Exchange Alley was once Passage de la Bourse, and led down (as it now does to the State House—late St. Louis Hotel) to an establishment which seems to have served for a long term of years as a sort of merchants’ and auctioneers’ coffee-house, with a minimum of china and a maximum of glass: Maspero’s—certainly Maspero’s as far back as 1810, and, we believe, Maspero’s the day the apothecary entered it, March 9, 1804. It was a livelier spot than the Veau-qui-tete; it was to that what commerce is to litigation, what standing and quaffing is to sitting and sipping. Whenever the public mind approached that sad state of public sentiment in which sanctity signs politicians’ memorials and chivalry breaks into the gun-shops, a good place to feel the thump of the machinery was in Maspero’s.
The first man Frowenfeld saw as he entered was M. Valentine Grandissime. There was a double semicircle of gazers and listeners in front of him; he was talking, with much show of unconcern, in Creole French.
“Policy? I care little about policy.” He waved his hand. “I know my rights—and Louisiana’s. We have a right to our opinions. We have”—with a quiet smile and an upward turn of his extended palm—“a right to protect them from the attack of interlopers, even if we have to use gunpowder. I do not propose to abridge the liberties of even this army of fortune-hunters. Let them think.” He half laughed. “Who cares whether they share our opinions or not? Let them have their own. I had rather they would. But let them hold their tongues. Let them remember they are Yankees. Let them remember they are unbidden guests.” All this without the least warmth.
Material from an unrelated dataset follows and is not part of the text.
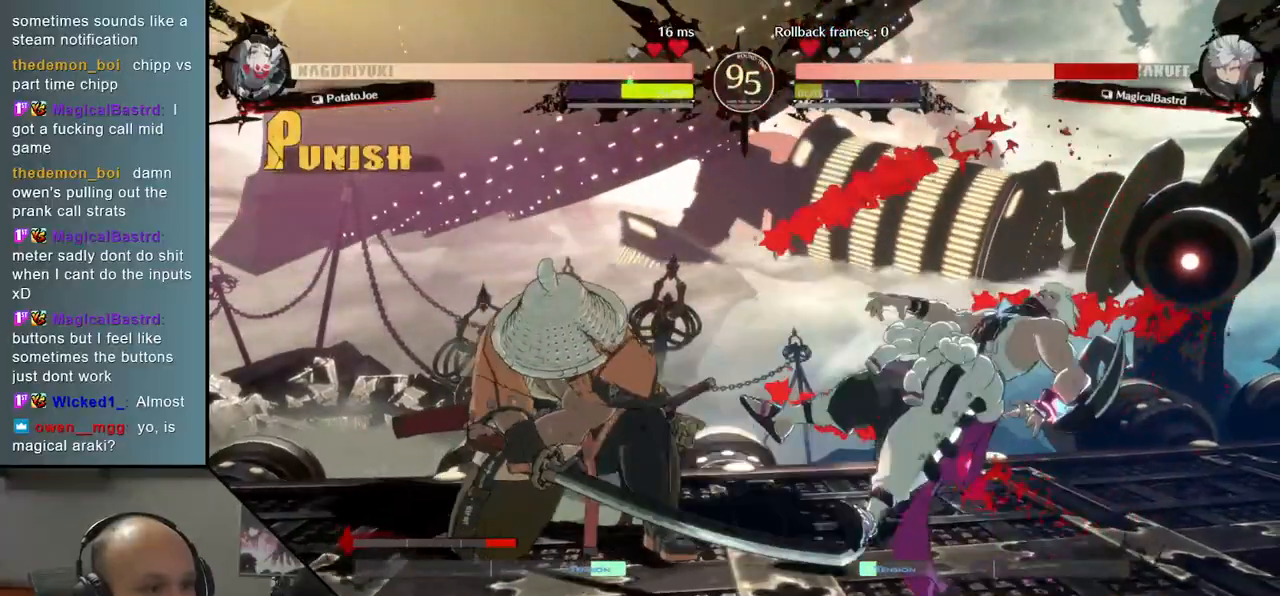
{"buttons": [], "left_stick": "center", "events": []}
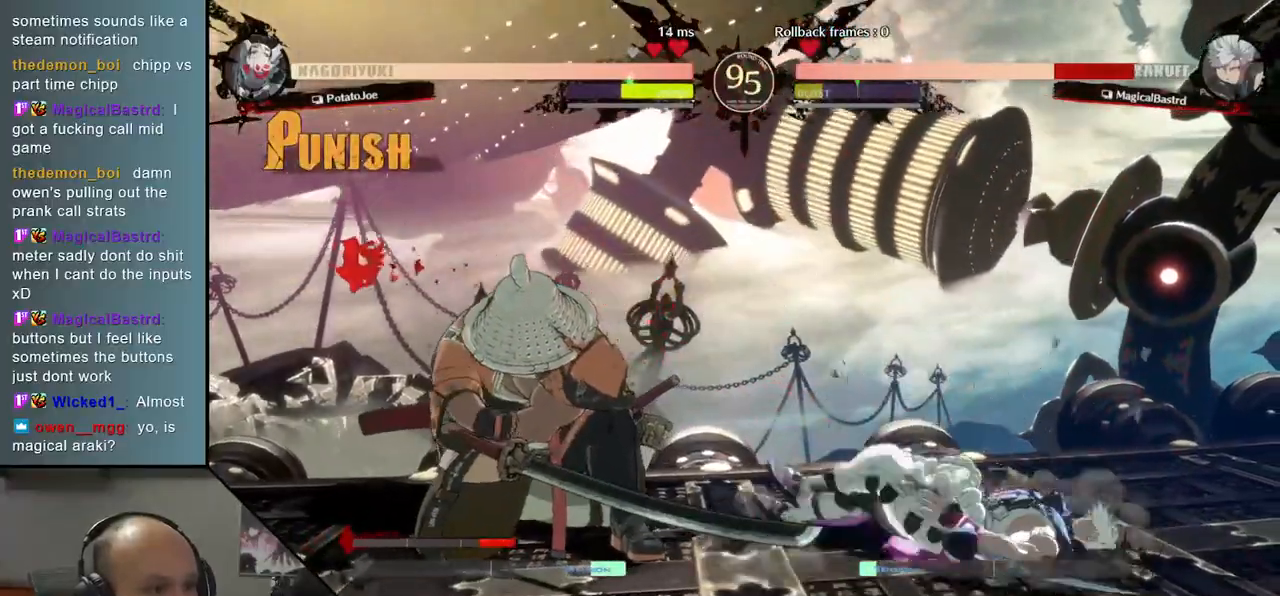
{"buttons": [], "left_stick": "right", "events": [[117, "left_stick", "down"], [250, "TRIANGLE", "down"], [250, "left_stick", "right"], [333, "left_stick", "center"], [350, "TRIANGLE", "up"], [383, "left_stick", "down"], [500, "left_stick", "right"]]}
But the answer came aglow with passion, from one of the semicircle, whom two or three seemed disposed to hold in check. It also was in French, but the apothecary was astonished to hear his own name uttered.
“But this fellow Frowenfeld”—the speaker did not see Joseph—“has never held his tongue. He has given us good reason half a dozen times, with his too free speech and his high moral whine, to hang him with the lamppost rope! And now, when we have borne and borne and borne and borne with him, and he shows up, all at once, in all his rottenness, you say let him alone! One would think you were defending Honore Grandissime!” The back of one of the speaker’s hands fluttered in the palm of the other.
Valentine smiled.
“Honore Grandissime? Boy, you do not know what you are talking about. Not Honore, ha, ha! A man who, upon his own avowal, is guilty of affiliating with the Yankees. A man whom we have good reason to suspect of meditating his family’s dishonor and embarrassment!” Somebody saw the apothecary and laid a cautionary touch on Valentine’s arm, but he brushed it off. “As for Professor Frowenfeld, he must defend himself.”